# TASK OBJECTIVE:
Your copy of the lines below must match them exactly and contain no images.

# DATASET RECORDS:
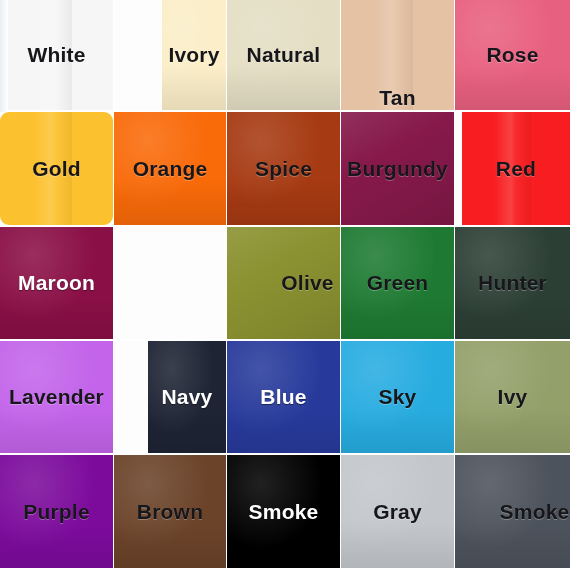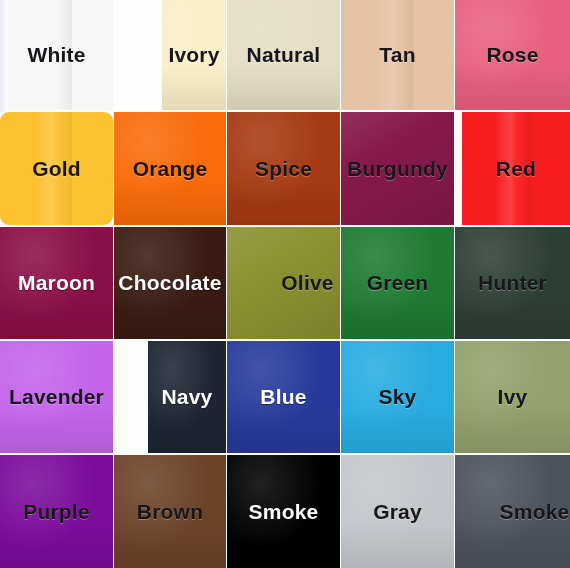"Tan" div.swatch { align-items: none -> flex-end }
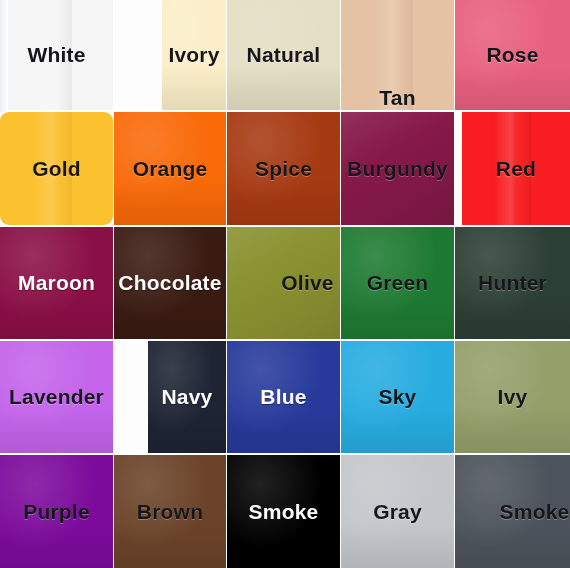"Chocolate" div.swatch { html: <div> <div></div> <div></div> <div>Chocolate</div> </div> -> none }
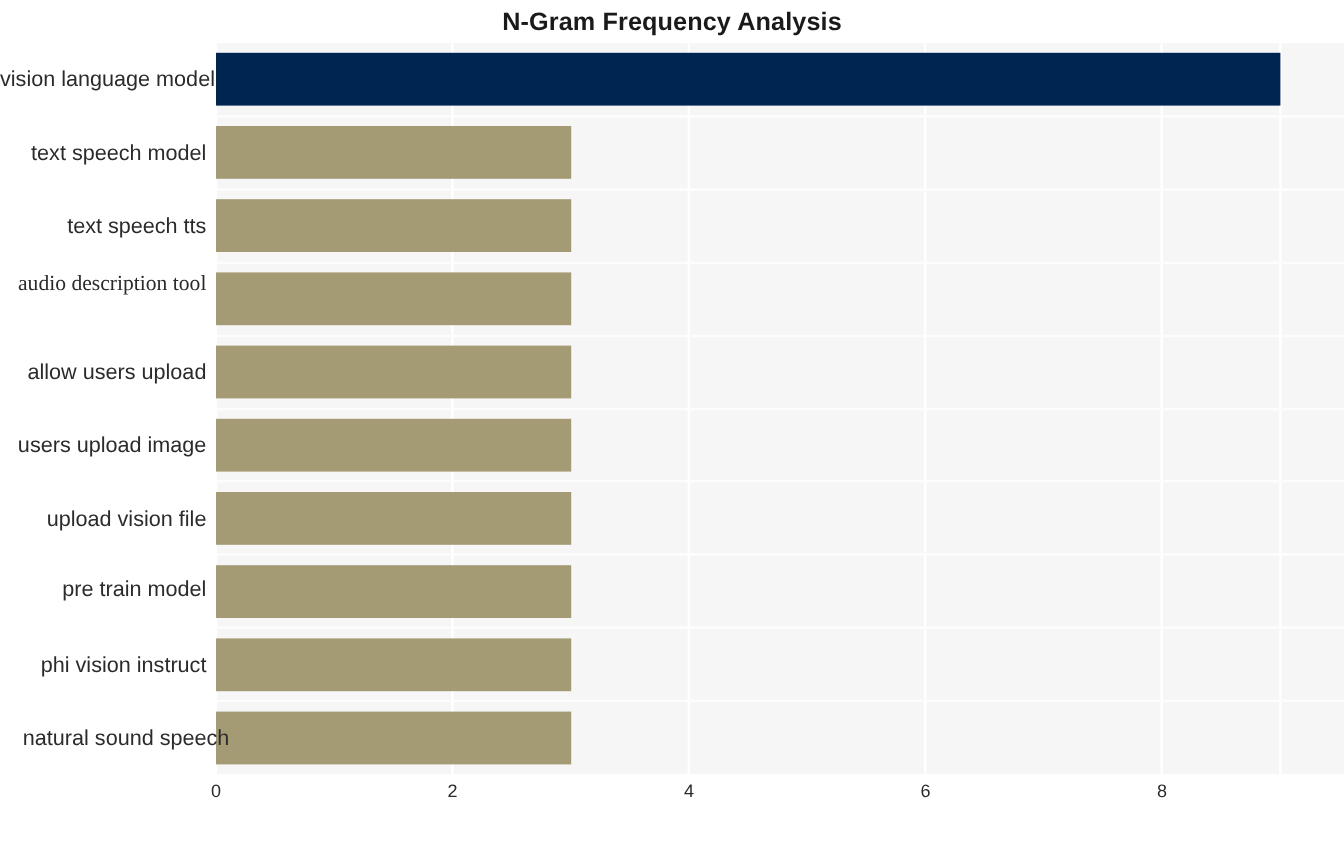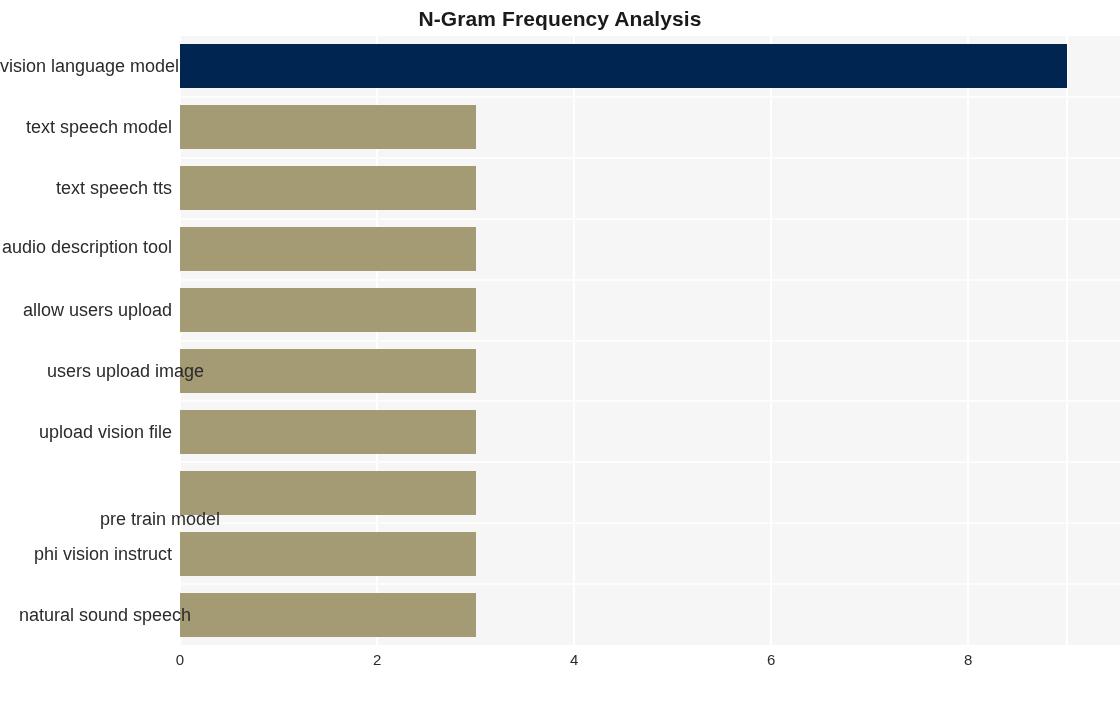"audio description tool" div.ytick-wrap { font-family: none -> Liberation Serif, serif; top: 202px -> 191px }
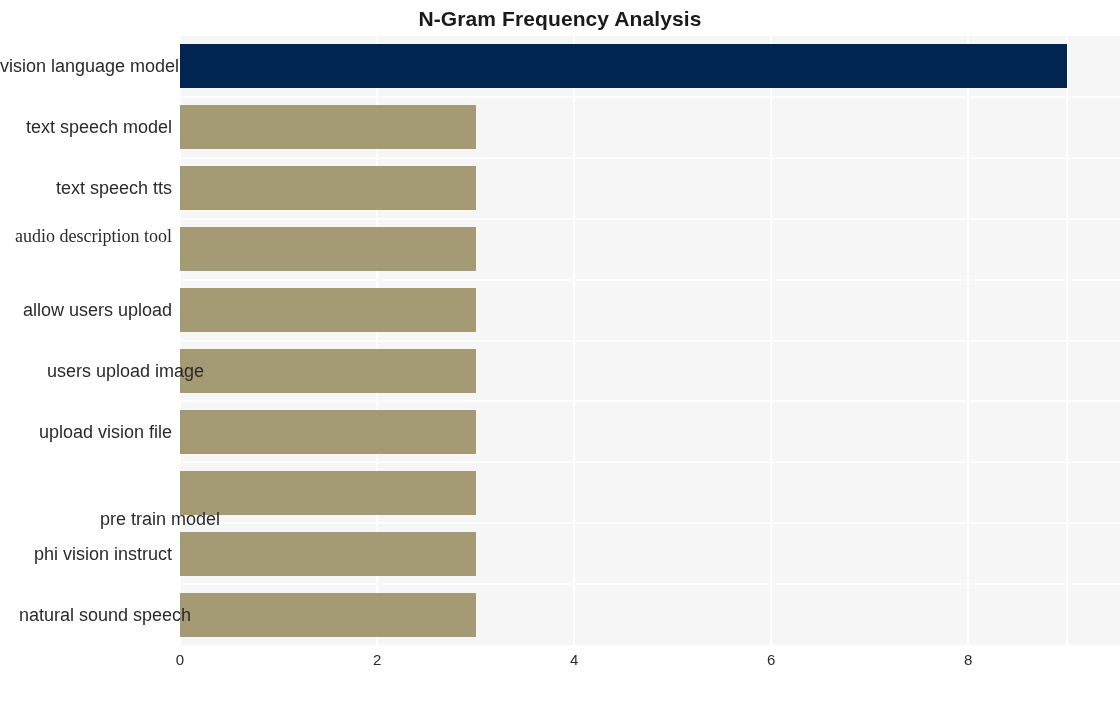"users upload image" div.ytick-wrap { padding-left: 32px -> none }
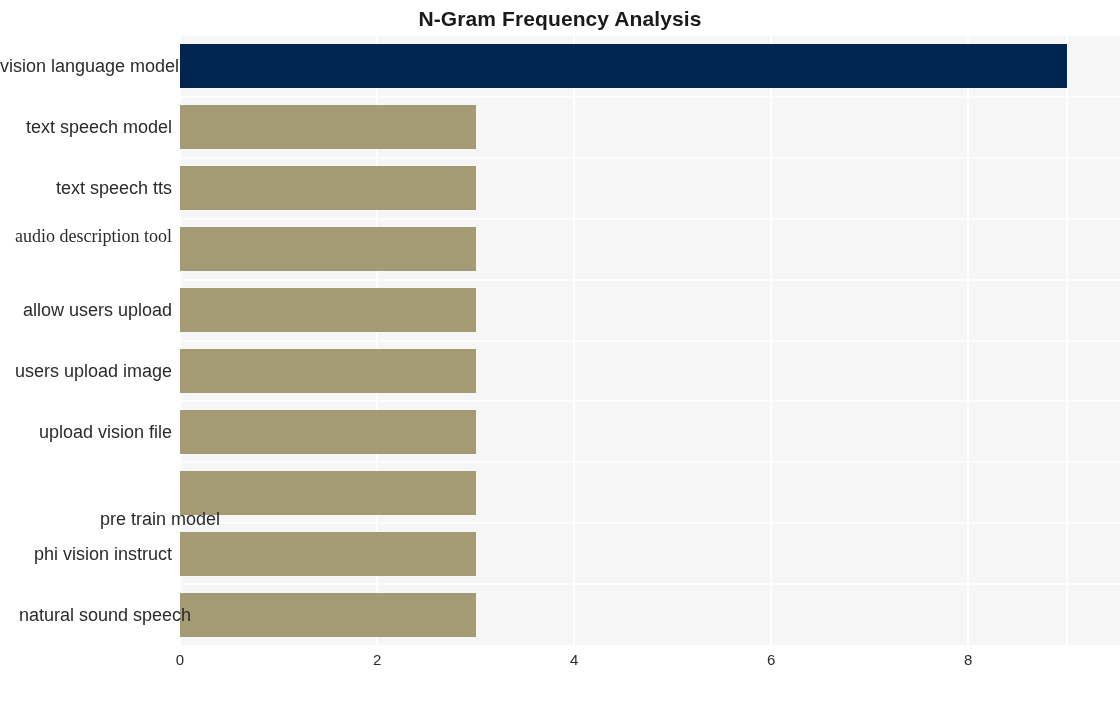"pre train model" div.ytick-wrap { margin-left: 48px -> none; top: 474px -> 446px }
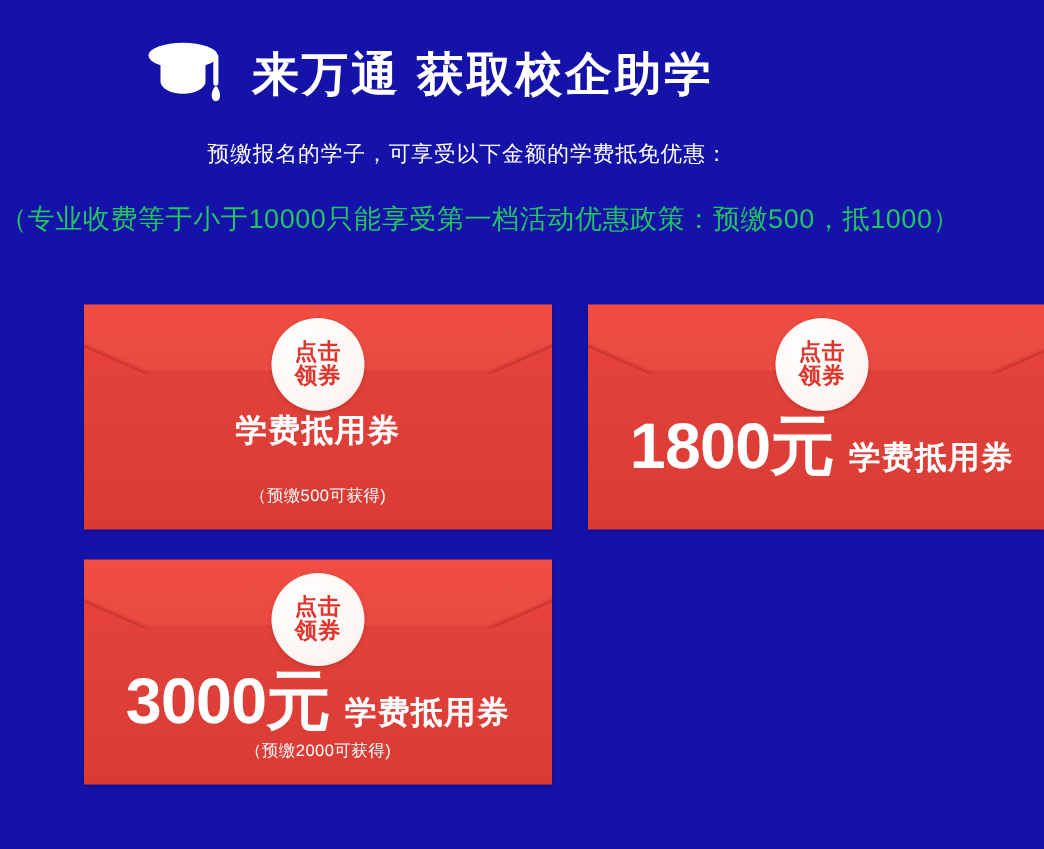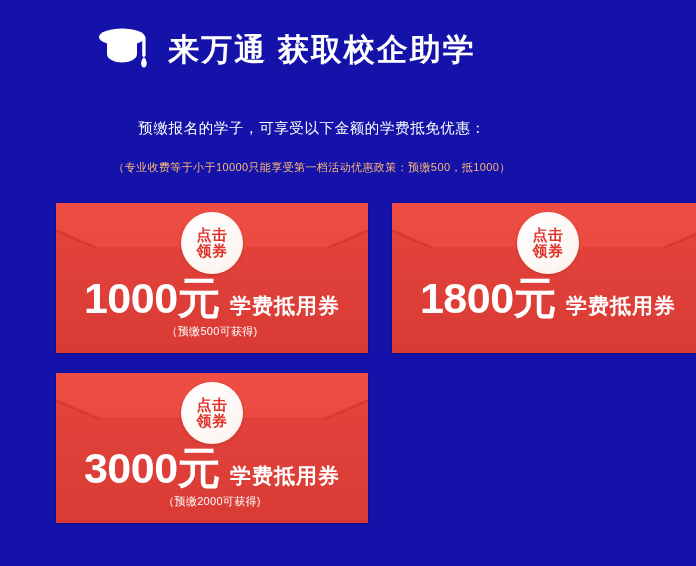"预缴报名的学子，可享受以下金额的学费抵免优惠：" .subtitle-block { margin-top: 25px -> none }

# OUTPUT OF THE EXERCISE:
"Tan" div.swatch { align-items: none -> flex-end }
"Chocolate" div.swatch { html: <div> <div></div> <div></div> <div>Chocolate</div> </div> -> none }
"audio description tool" div.ytick-wrap { font-family: none -> Liberation Serif, serif; top: 202px -> 191px }
"users upload image" div.ytick-wrap { padding-left: 32px -> none }
"pre train model" div.ytick-wrap { margin-left: 48px -> none; top: 474px -> 446px }
"预缴报名的学子，可享受以下金额的学费抵免优惠：" .subtitle-block { margin-top: 25px -> none }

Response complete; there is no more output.